MetaGrad: Faster Convergence Without Curvature in Online Convex Optimization

In online convex optimization it is well known that objective functions with curvature are much easier than arbitrary convex functions. Here we show that the regret can be significantly reduced even without curvature, in cases where there is a stable optimum to converge to. More precisely, the regret of existing methods is determined by the norms of the encountered gradients, and matching worst-case performance lower bounds tell us that this cannot be improved uniformly. Yet we argue that this is a rather pessimistic assessment of the complexity of the problem.
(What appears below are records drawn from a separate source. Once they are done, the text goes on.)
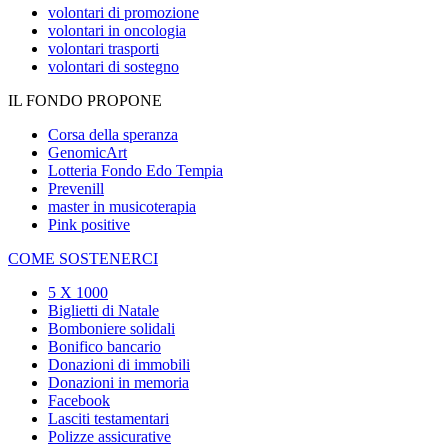
volontari di promozione
volontari in oncologia
volontari trasporti
volontari di sostegno
IL FONDO PROPONE
Corsa della speranza
GenomicArt
Lotteria Fondo Edo Tempia
Prevenill
master in musicoterapia
Pink positive
COME SOSTENERCI
5 X 1000
Biglietti di Natale
Bomboniere solidali
Bonifico bancario
Donazioni di immobili
Donazioni in memoria
Facebook
Lasciti testamentari
Polizze assicurative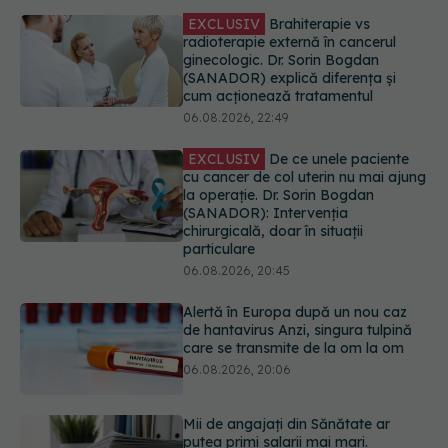
EXCLUSIV
De ce unele paciente
cu cancer de col uterin nu mai ajung
la operație. Dr. Sorin Bogdan
(SANADOR): Intervenția
chirurgicală, doar în situații
particulare
06.08.2026, 20:45
Alertă în Europa după un nou caz
de hantavirus Anzi, singura tulpină
care se transmite de la om la om
06.08.2026, 20:06
Mii de angajați din Sănătate ar
putea primi salarii mai mari.
Sindicatele cer schimbarea legii
06.08.2026, 19:26
EXCLUSIV
Cancerele ginecologice
care pot fi tratate fără operație. Dr.
Sorin Bogdan (SANADOR): Chirurgia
We introduce a new parameter-free algorithm, called MetaGrad, for which the gradient norms in the regret are scaled down by the distance to the (unknown) optimum. So when the optimum is reasonably stable over time, making the algorithm converge, this new scaling leads to orders of magnitude smaller regret even when the gradients themselves do not vanish. MetaGrad does not require any manual tuning, but instead tunes a learning rate parameter automatically for the data. Unlike all previous methods with provable guarantees, its learning rates are not monotonically decreasing over time, but instead are based on a novel aggregation technique. We provide two versions of MetaGrad. The first maintains a full covariance matrix to guarantee the sharpest bounds for problems where we can afford update time quadratic in the dimension. The second version maintains only the diagonal. Its linear cost in the dimension makes it suitable for large-scale problems.